Looking for the Rogers High School yearbook from 1952? It’s there. Trying to find biographical information about a former Spokane leader? Yup, the Northwest Room has it.
“The biggest question I get is people researching the history of their house,” Northwest Room Librarian Riva Dean said.
But as of Friday, the Northwest Room and its thousands of materials are temporarily displaced.
As the Spokane Public Library prepares to close its flagship downtown building for a substantial renovation project that will last two years, the unique and delicate items of the Northwest Room have been packed away.
Materials from the Northwest Room vault, which are sensitive and must be kept in a climate-controlled environment, will be held by Gonzaga University. The other 10,000 or so books and materials in the Northwest Room have been packed into boxes and will be kept in storage at the temporary STA Plaza location.
“It’s about the preserving of the material for us, it’s a safe place for us to store and ensure future access to those materials for the public,” said Andrew Chanse, executive director of the Spokane Public Library.
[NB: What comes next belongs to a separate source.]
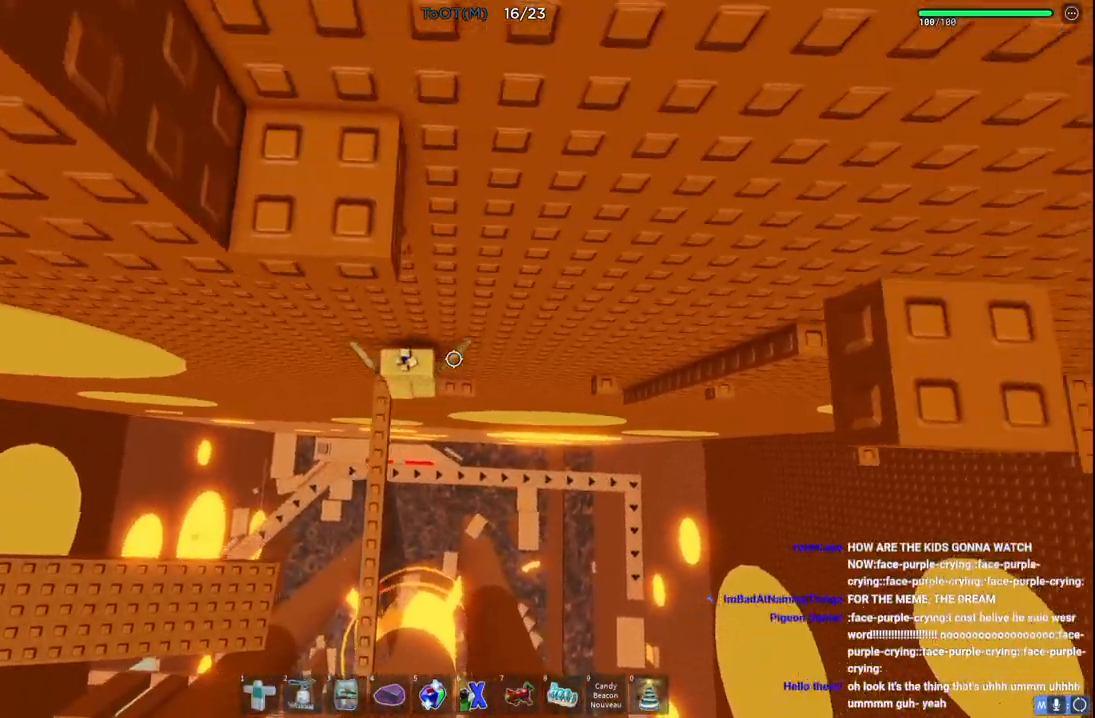
{"keys": ["d"], "events": [[83, "d", "up"], [83, "w", "up"], [200, "q", "down"], [233, "d", "down"], [350, "space", "down"], [433, "q", "up"], [483, "space", "up"]]}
Gonzaga University has rare materials of its own, and built its own climate-controlled room with capacity for future growth.
That extra space came in handy for the Spokane Public Library, which reached out for help.
“The library community here is pretty close-knit, so it seemed like an obvious way to help our community,” said Paul Bracke, dean of library services at Gonzaga.
There were few other places locally for the library to turn, as such spaces are specialized.
“A lot of it is just the age and the condition of the materials. Older materials tend to be brittle,” Bracke said.
Gonzaga is not charging the library for the use of its space. Though not accessible to the public, the materials will be available to Spokane Public Library staff if necessary.
When it reopens, the Northwest Room will have a collection that has been pared down to focus more specifically on the Inland Northwest.
Library officials have not yet specified what materials might be culled from the collection.
In the meantime, Dean will be tasked with continuing to digitize the Northwest Room’s materials, many of which already are available free online, including photographs from the history of the Inland Northwest with such highlights as Expo ’74 and the First National Indian Congress in 1925.